◆ **Records excerpted from a collection**
>>>

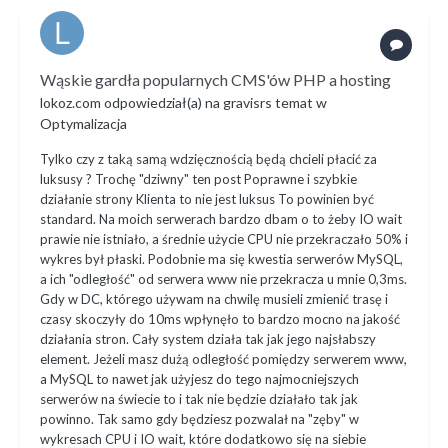
Wąskie gardła popularnych CMS'ów PHP a hosting
lokoz.com
odpowiedział(a) na
gravisrs
temat w
Optymalizacja
Tylko czy z taką samą wdzięcznością będą chcieli płacić za
luksusy ? Trochę "dziwny" ten post Poprawne i szybkie
działanie strony Klienta to nie jest luksus To powinien być
standard. Na moich serwerach bardzo dbam o to żeby IO wait
prawie nie istniało, a średnie użycie CPU nie przekraczało 50% i
wykres był płaski. Podobnie ma się kwestia serwerów MySQL,
a ich "odległość" od serwera www nie przekracza u mnie 0,3ms.
Gdy w DC, którego używam na chwilę musieli zmienić trasę i
czasy skoczyły do 10ms wpłynęło to bardzo mocno na jakość
działania stron. Cały system działa tak jak jego najsłabszy
element. Jeżeli masz dużą odległość pomiędzy serwerem www,
a MySQL to nawet jak użyjesz do tego najmocniejszych
serwerów na świecie to i tak nie będzie działało tak jak
powinno. Tak samo gdy będziesz pozwalał na "zęby" w
wykresach CPU i IO wait, które dodatkowo się na siebie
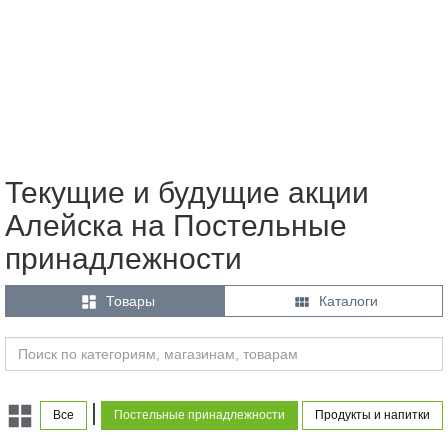
Текущие и будущие акции
Алейска на Постельные
принадлежности


Товары
Каталоги
|
Все
Постельные принадлежности
Продукты и напитки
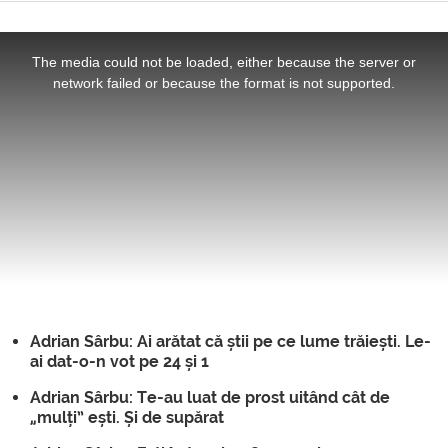
This
is
a
The media could not be loaded, either because the server or
modal
window.
network failed or because the format is not supported.
Adrian Sârbu: Ai arătat că știi pe ce lume trăiești. Le-
ai dat-o-n vot pe 24 și 1
Adrian Sârbu: Te-au luat de prost uitând cât de
„mulți” ești. Și de supărat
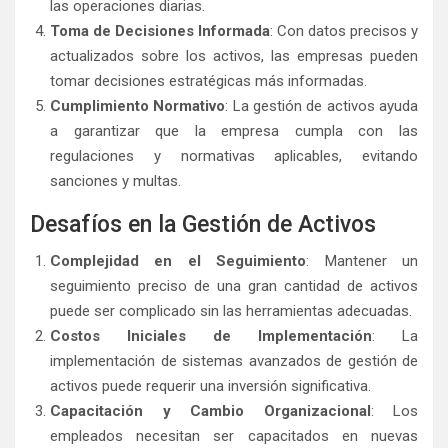
las operaciones diarias.
Toma de Decisiones Informada
: Con datos precisos y
actualizados sobre los activos, las empresas pueden
tomar decisiones estratégicas más informadas.
Cumplimiento Normativo
: La gestión de activos ayuda
a garantizar que la empresa cumpla con las
regulaciones y normativas aplicables, evitando
sanciones y multas.
Desafíos en la Gestión de Activos
Complejidad en el Seguimiento
: Mantener un
seguimiento preciso de una gran cantidad de activos
puede ser complicado sin las herramientas adecuadas.
Costos Iniciales de Implementación
: La
implementación de sistemas avanzados de gestión de
activos puede requerir una inversión significativa.
Capacitación y Cambio Organizacional
: Los
empleados necesitan ser capacitados en nuevas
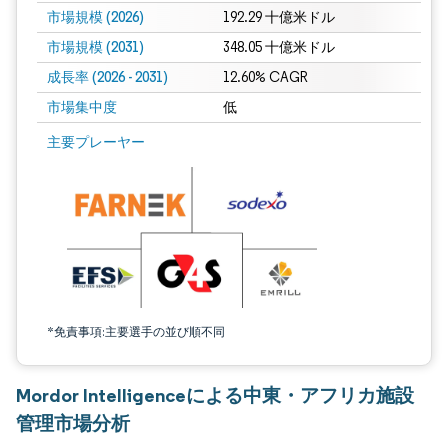
市場規模 (2026)
192.29 十億米ドル
市場規模 (2031)
348.05 十億米ドル
成長率 (2026 - 2031)
12.60% CAGR
市場集中度
低
画像 © Mordor Intelligence。再利用にはCC BY 4.0の表示が必要です。
主要プレーヤー
*免責事項:主要選手の並び順不同
Mordor Intelligenceによる中東・アフリカ施設
管理市場分析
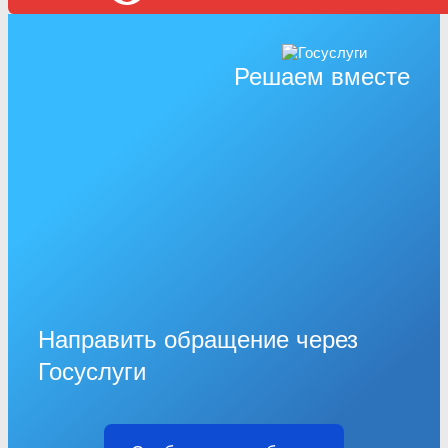
Решаем вместе
Направить обращение через
Госуслуги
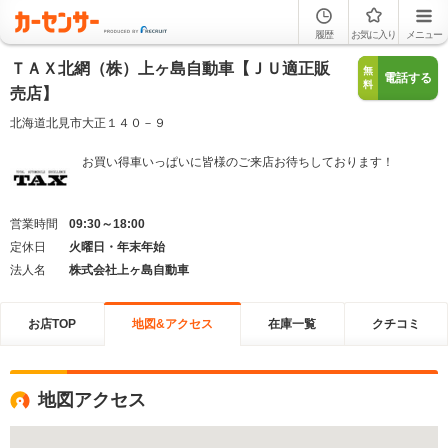
履歴
お気に入り
メニュー
ＴＡＸ北網（株）上ヶ島自動車【ＪＵ適正販
無
電話する
料
売店】
北海道北見市大正１４０－９
お買い得車いっぱいに皆様のご来店お待ちしております！
営業時間
09:30～18:00
定休日
火曜日・年末年始
法人名
株式会社上ヶ島自動車
お店TOP
地図&アクセス
在庫一覧
クチコミ
地図アクセス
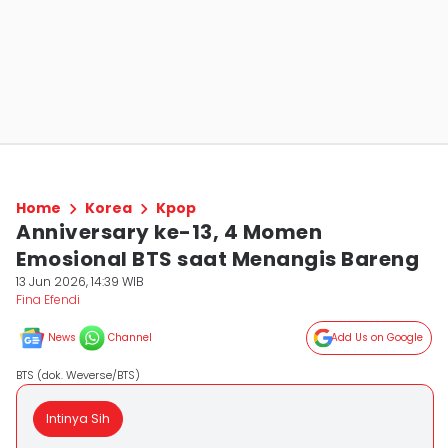
Home
Korea
Kpop
Anniversary ke-13, 4 Momen
Emosional BTS saat Menangis Bareng
13 Jun 2026, 14:39 WIB
Fina Efendi
News
Channel
Add Us on Google
BTS (dok. Weverse/BTS)
Intinya Sih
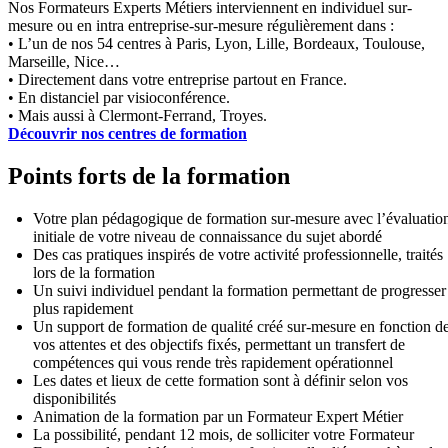
Nos Formateurs Experts Métiers interviennent en individuel sur-
mesure ou en intra entreprise-sur-mesure régulièrement dans :
• L’un de nos 54 centres à Paris, Lyon, Lille, Bordeaux, Toulouse,
Marseille, Nice…
• Directement dans votre entreprise partout en France.
• En distanciel par visioconférence.
• Mais aussi à Clermont-Ferrand, Troyes.
Découvrir nos centres de formation
Points forts de la formation
Votre plan pédagogique de formation sur-mesure avec l’évaluatio
initiale de votre niveau de connaissance du sujet abordé
Des cas pratiques inspirés de votre activité professionnelle, traités
lors de la formation
Un suivi individuel pendant la formation permettant de progresser
plus rapidement
Un support de formation de qualité créé sur-mesure en fonction d
vos attentes et des objectifs fixés, permettant un transfert de
compétences qui vous rende très rapidement opérationnel
Les dates et lieux de cette formation sont à définir selon vos
disponibilités
Animation de la formation par un Formateur Expert Métier
La possibilité, pendant 12 mois, de solliciter votre Formateur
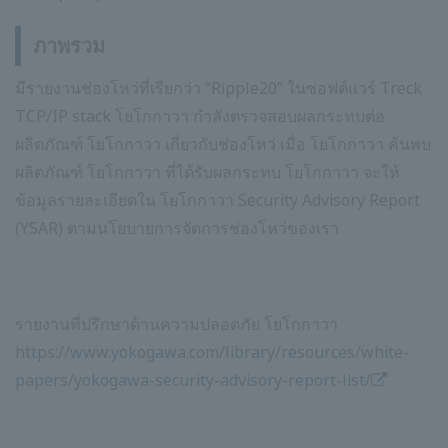
ภาพรวม
มีรายงานช่องโหว่ที่เรียกว่า “Ripple20” ในซอฟต์แวร์ Treck
TCP/IP stack โยโกกาวา กำลังตรวจสอบผลกระทบต่อ
ผลิตภัณฑ์ โยโกกาวา เกี่ยวกับช่องโหว่ เมื่อ โยโกกาวา ค้นพบ
ผลิตภัณฑ์ โยโกกาวา ที่ได้รับผลกระทบ โยโกกาวา จะให้
ข้อมูลรายละเอียดใน โยโกกาวา Security Advisory Report
(YSAR) ตามนโยบายการจัดการช่องโหว่ของเรา
รายงานที่ปรึกษาด้านความปลอดภัย โยโกกาวา
https://www.yokogawa.com/library/resources/white-
papers/yokogawa-security-advisory-report-list/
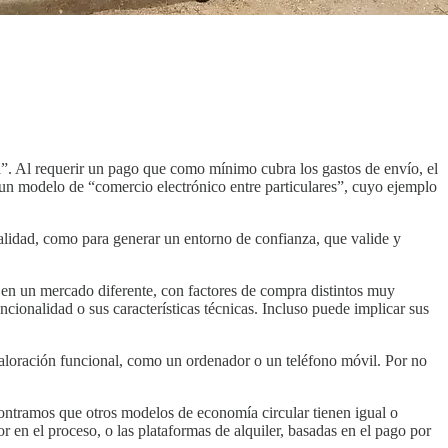
iza”. Al requerir un pago que como mínimo cubra los gastos de envío, el
un modelo de “comercio electrónico entre particulares”, cuyo ejemplo
calidad, como para generar un entorno de confianza, que valide y
e en un mercado diferente, con factores de compra distintos muy
uncionalidad o sus características técnicas. Incluso puede implicar sus
valoración funcional, como un ordenador o un teléfono móvil. Por no
contramos que otros modelos de economía circular tienen igual o
r en el proceso, o las plataformas de alquiler, basadas en el pago por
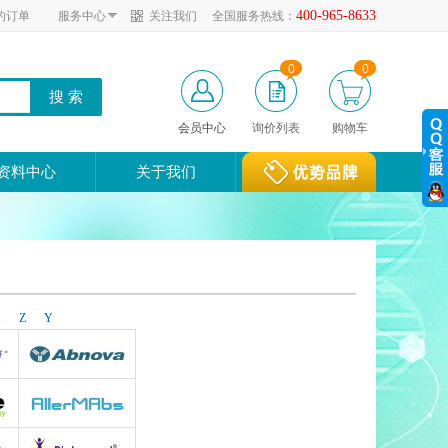
400-965-8633
的订单
服务中心
关注我们
全国服务热线：
0
0
会员中心
询价列表
购物车
资料中心
关于我们
X
Z
Y
Abnova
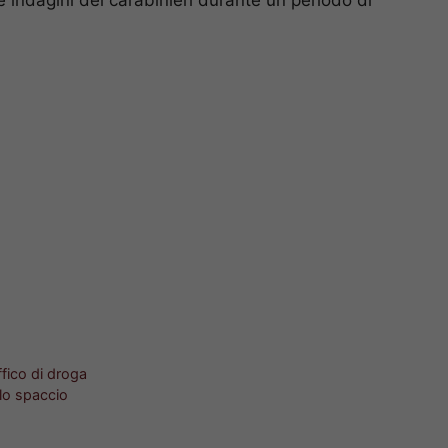
ffico di droga
 lo spaccio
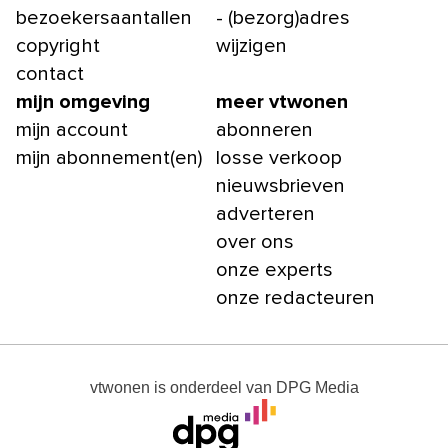
bezoekersaantallen
- (bezorg)adres
copyright
wijzigen
contact
mijn omgeving
meer vtwonen
mijn account
abonneren
mijn abonnement(en)
losse verkoop
nieuwsbrieven
adverteren
over ons
onze experts
onze redacteuren
vtwonen
is onderdeel van
DPG Media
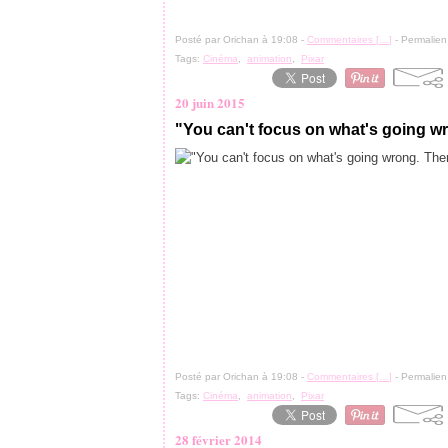
Posté par Orichan à 19:08 -
Commentaires [
…
]
- Permalien
Tags:
Cinéma
,
animation
,
Pixar
20 juin 2015
"You can't focus on what's going wr
Posté par Orichan à 19:08 -
Commentaires [
…
]
- Permalien
Tags:
Cinéma
,
animation
,
Pixar
28 février 2014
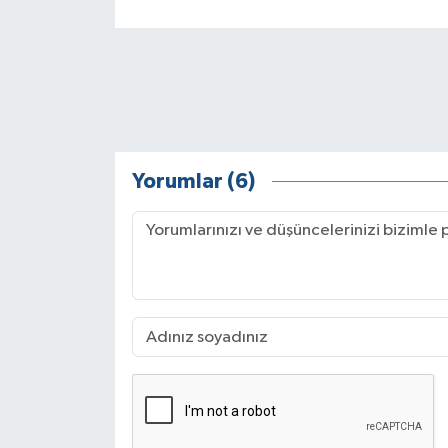
Yorumlar (6)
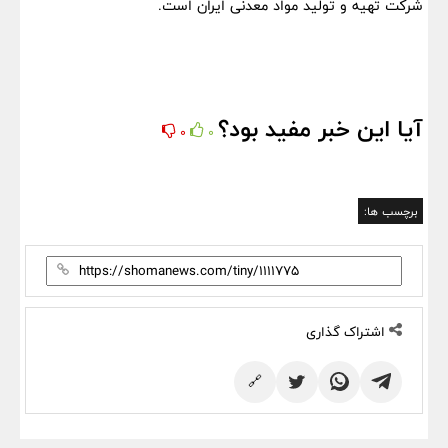
شرکت تهیه و تولید مواد معدنی ایران است.
آیا این خبر مفید بود؟
0
0
برچسب ها:
اشتراک گذاری
🔗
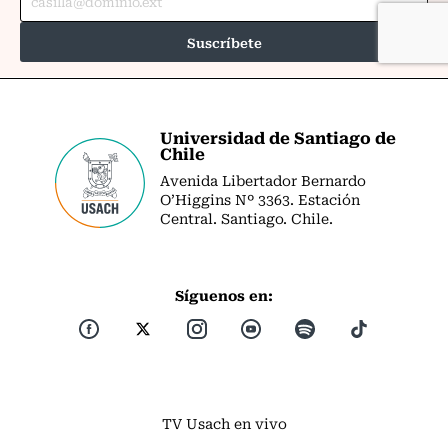
Universidad de Santiago de
Chile
Avenida Libertador Bernardo
O’Higgins Nº 3363. Estación
Central. Santiago. Chile.
Síguenos en:
TV Usach en vivo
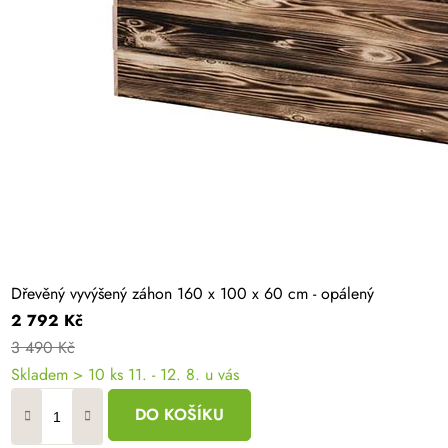
Dřevěný vyvýšený záhon 160 x 100 x 60 cm - opálený
2 792 Kč
3 490 Kč
Skladem > 10 ks
11. - 12. 8. u vás
DO KOŠÍKU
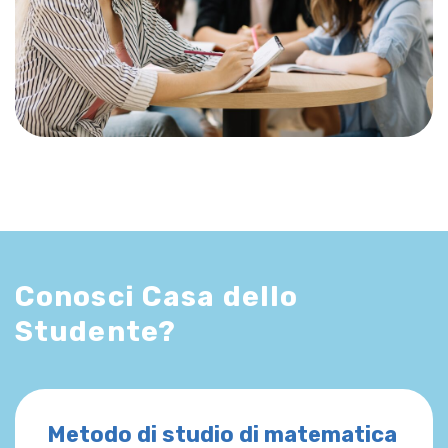
Conosci Casa dello
Studente?
Metodo di studio di matematica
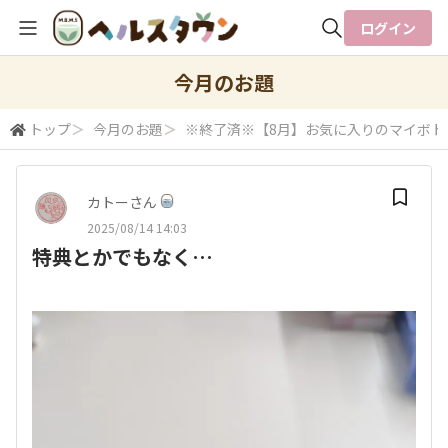
ログイン
全体検索
今月のお題
トップ
＞
今月のお題
＞
※終了済※【8月】お気に入りのマイボト
検索
カトーさん
2025/08/14 14:03
特典とかでもなく…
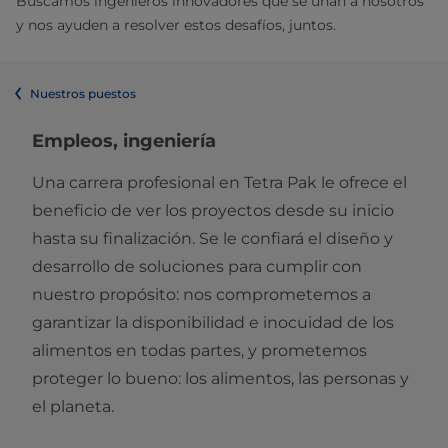
Buscamos ingenieros innovadores que se unan a nosotros
y nos ayuden a resolver estos desafíos, juntos.
Nuestros puestos
Empleos, ingeniería
Una carrera profesional en Tetra Pak le ofrece el
beneficio de ver los proyectos desde su inicio
hasta su finalización. Se le confiará el diseño y
desarrollo de soluciones para cumplir con
nuestro propósito: nos comprometemos a
garantizar la disponibilidad e inocuidad de los
alimentos en todas partes, y prometemos
proteger lo bueno: los alimentos, las personas y
el planeta.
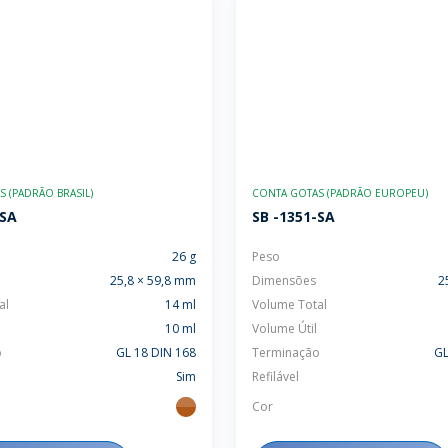
 (PADRÃO BRASIL)
CONTA GOTAS (PADRÃO EUROPEU)
-SA
SB -1351-SA
26 g
Peso
25,8 × 59,8 mm
Dimensões
2
al
14 ml
Volume Total
10 ml
Volume Útil
o
GL 18 DIN 168
Terminação
GL
Sim
Refilável
Cor
ambar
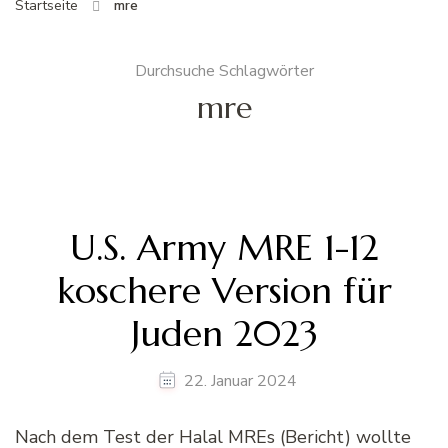
Startseite
mre
Durchsuche Schlagwörter
mre
U.S. Army MRE 1-12
koschere Version für
Juden 2023
22. Januar 2024
Nach dem Test der Halal MREs (Bericht) wollte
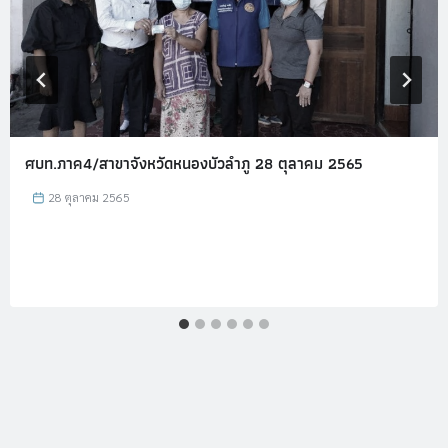
ศบท.ภาค4/สาขาจังหวัดหนองบัวลำภู 28 ตุลาคม 2565
28 ตุลาคม 2565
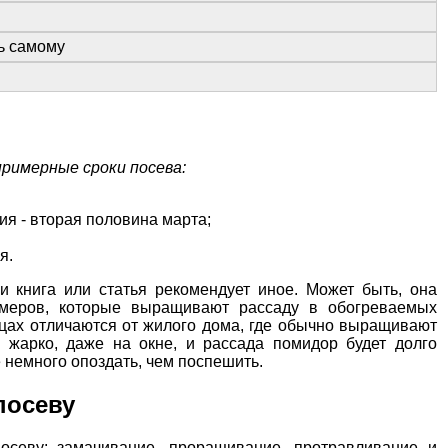
ть самому
римерные сроки посева:
ия - вторая половина марта;
я.
и книга или статья рекомендует иное. Может быть, она
меров, которые выращивают рассаду в обогреваемых
ицах отличаются от жилого дома, где обычно выращивают
 жарко, даже на окне, и рассада помидор будет долго
 немного опоздать, чем поспешить.
посеву
осеву: замачивание, проращивание, протравливание и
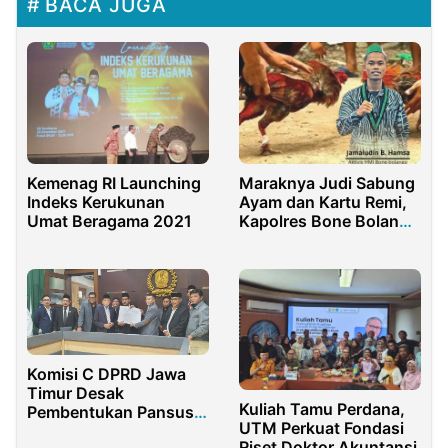
BACA JUGA
Kemenag RI Launching
Maraknya Judi Sabung
Indeks Kerukunan
Ayam dan Kartu Remi,
Umat Beragama 2021
Kapolres Bone Bolango
Didesak Bertindak
Tegas Tangkap Dalang
Utama
Komisi C DPRD Jawa
Timur Desak
Kuliah Tamu Perdana,
Pembentukan Pansus
UTM Perkuat Fondasi
untuk Evaluasi Kinerja
Riset Doktor Akuntansi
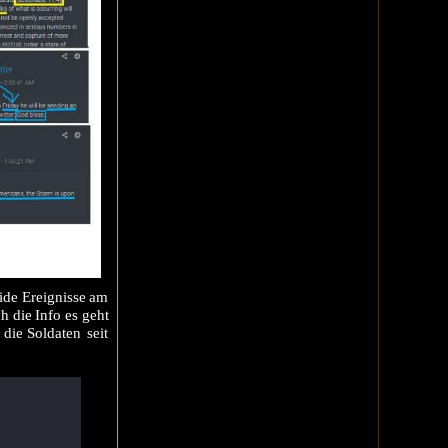
ide Ereignisse am
h die Info es geht
die Soldaten seit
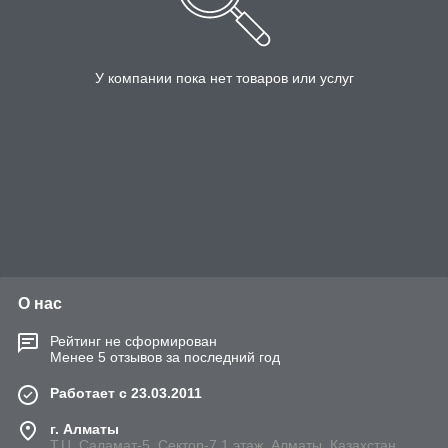
У компании пока нет товаров или услуг
О нас
Рейтинг не сформирован
Менее 5 отзывов за последний год
Работает с 23.03.2011
г. Алматы
Т.Ц. Саламат-5, Cектор-7,1 этаж, Алматы, Казахстан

<<<

All lines above between those holding "Découvrir nos centres de formation" and "plus rapidement", inclusive, must be set down unchanged, and no other line may be included.

Découvrir nos centres de formation
Points forts de la formation
Votre plan pédagogique de formation sur-mesure avec l’évaluatio
initiale de votre niveau de connaissance du sujet abordé
Des cas pratiques inspirés de votre activité professionnelle, traités
lors de la formation
Un suivi individuel pendant la formation permettant de progresser
plus rapidement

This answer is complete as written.